_Supplied entries_.
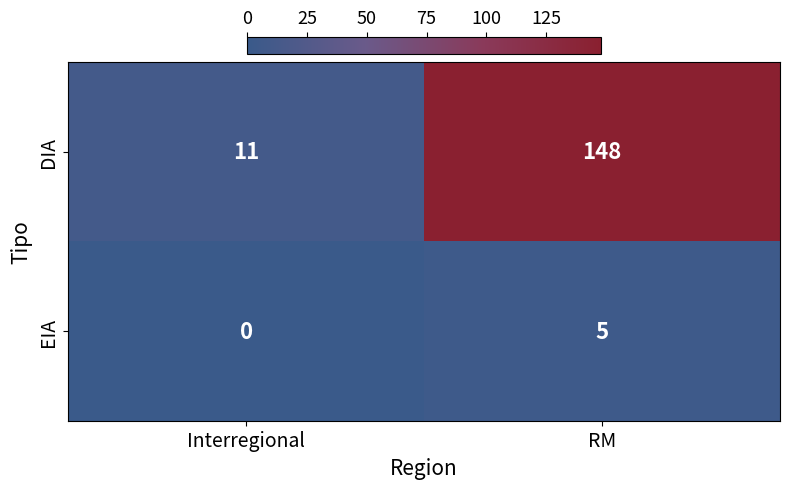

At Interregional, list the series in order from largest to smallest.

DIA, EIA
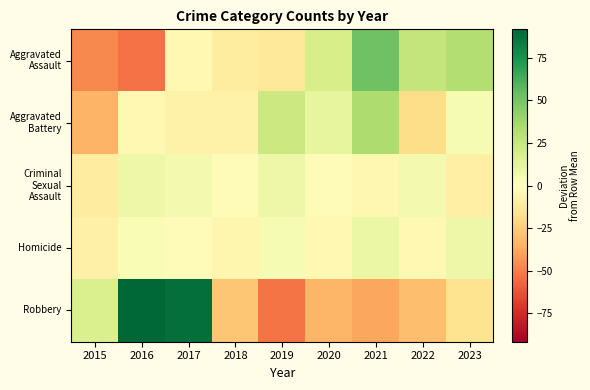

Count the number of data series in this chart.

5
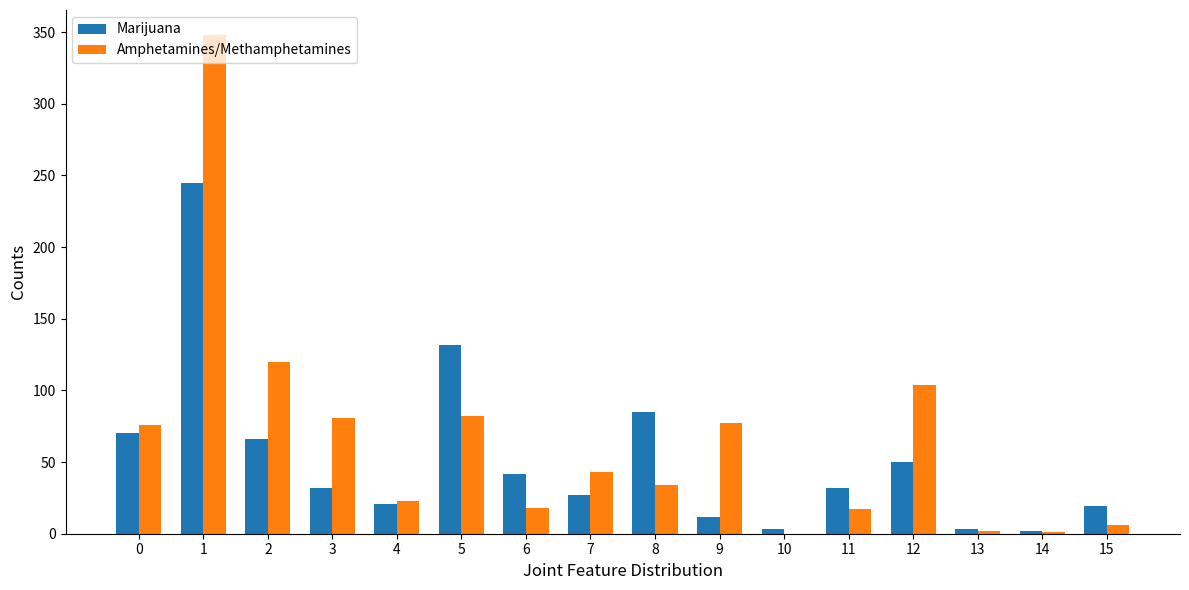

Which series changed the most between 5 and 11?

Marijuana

---

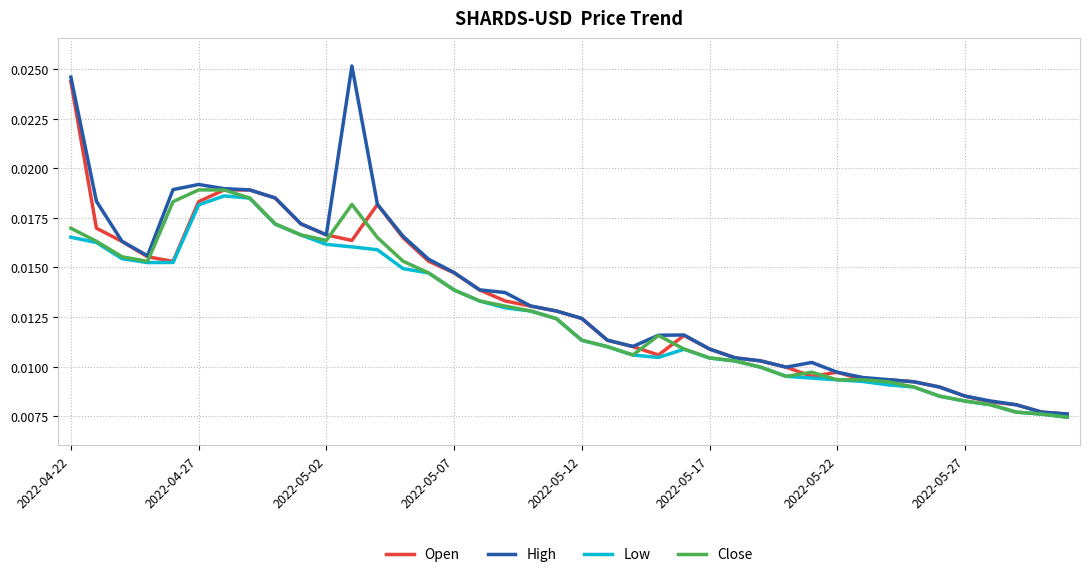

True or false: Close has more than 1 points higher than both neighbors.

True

_Requirement_. Output the entries from the line containing "Count the number" up to and including the line containing "Which series changed" as a Markdown table with the columns Row and Line. Skip blank lines and leave out the pictures.

_Answer space_.
| Row | Line |
|---|---|
| 1 | Count the number of data series in this chart. |
| 2 | 5 |
| 3 | Which series changed the most between 5 and 11? |